Mozilla and its hardware partners have begun launching the first Firefox OS smartphones, starting with Spain’s Telefonica releasing the ZTE Open later this week. But can Firefox OS make a significant impact on the current smartphone landscape?
A lightweight mobile OS based on HTML5, Firefox OS (once known as “Boot to Gecko”) offers a user interface instantly familiar to anyone who’s used Google Android or Apple iOS: in addition to home-screens of individual apps arranged on a grid, features include messaging, email, built-in social-networking, maps, and the Firefox Web browser. There’s also Firefox Marketplace, an online storefront of HTML5 apps; early apps include Twitter, Facebook, AccuWeather, and a handful of games.
The software’s supposed “killer” feature is an adaptive app search that allows users to input a particular search term (such as a musician) and receive information from both their phone and the Web (for example, searching for a particular musician might return a song stored on the phone, along with a selection of Websites related to that artist). It sounds a bit like a smartphone-centric version of Mac OS X’s Spotlight or Windows 8’s universal search feature, and it could help those users who have a hard time finding the right content on their device or online.

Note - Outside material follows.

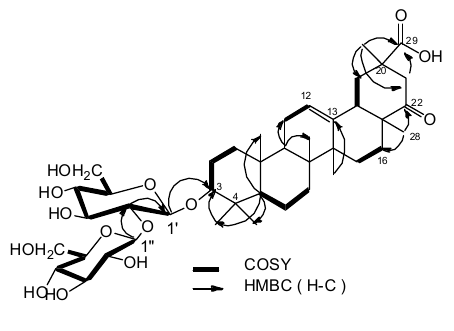
Figure 2. Key HMBC and COSY correlations of 1 .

“The launch of Firefox OS marks an incredibly exciting time for the Web. Firefox OS powers the first smartphones built entirely on Web technologies and will stimulate an inspiring new wave of innovation for the Web,” Jay Sullivan, Mozilla’s chief operating officer, wrote in a July 1 statement. “We are proud to deliver an experience for first time smartphone users that will delight them and really put the power of the Web in people’s hands.”

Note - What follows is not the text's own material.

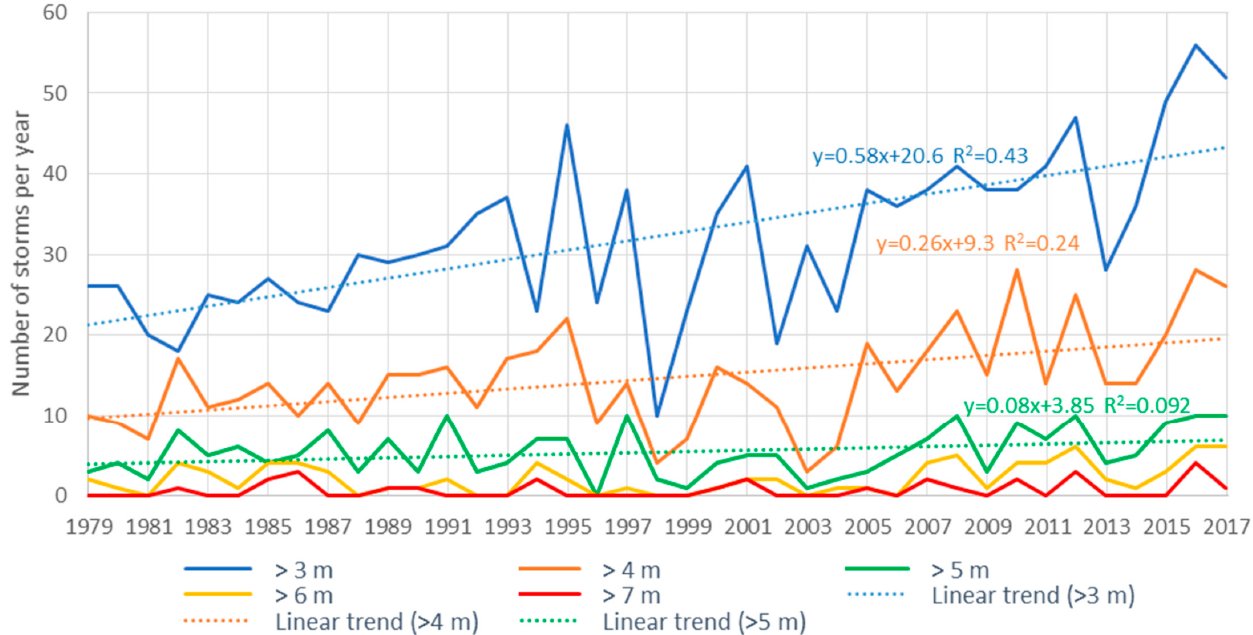
Figure 10. The number of storms with different SWH thresholds per year and its linear trends for 1979 to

But can Firefox OS make any headway in a mobile-device crowded with options? At this February’s Mobile World Congress, Mozilla claimed that some 17 operators around the world have committed to the Firefox OS initiative, including China Unicom, Sprint, MegaFon, and the Telecom Italia Group. But many of those operators released rather ambiguous statements about whether they would launch an actual Firefox OS smartphone.
Tony Cripps, principal device analyst at Ovum, wrote in a research note earlier this year that “the real acid test for Firefox OS and its long-term prospects is the quality of the software itself and the user and developer experiences that it fosters.” In other words, Mozilla and its partners need to produce some quality devices, paired with a variety of spectacular apps. Some early reviews of the ZTE Open weren’t good, to put it mildly, with The Verge citing “unremarkable hardware” and a “laggy” OS.
If several hardware partners can launch Firefox OS phones with solid hardware, however, and back those launches with well-funded marketing campaigns, there’s the chance that Mozilla’s software could be something other than an also-ran. In addition to Android, iOS, BlackBerry and Windows Phone, Firefox OS faces competition from Canonical, which is working on a version of the open-source Ubuntu operating system for smartphones.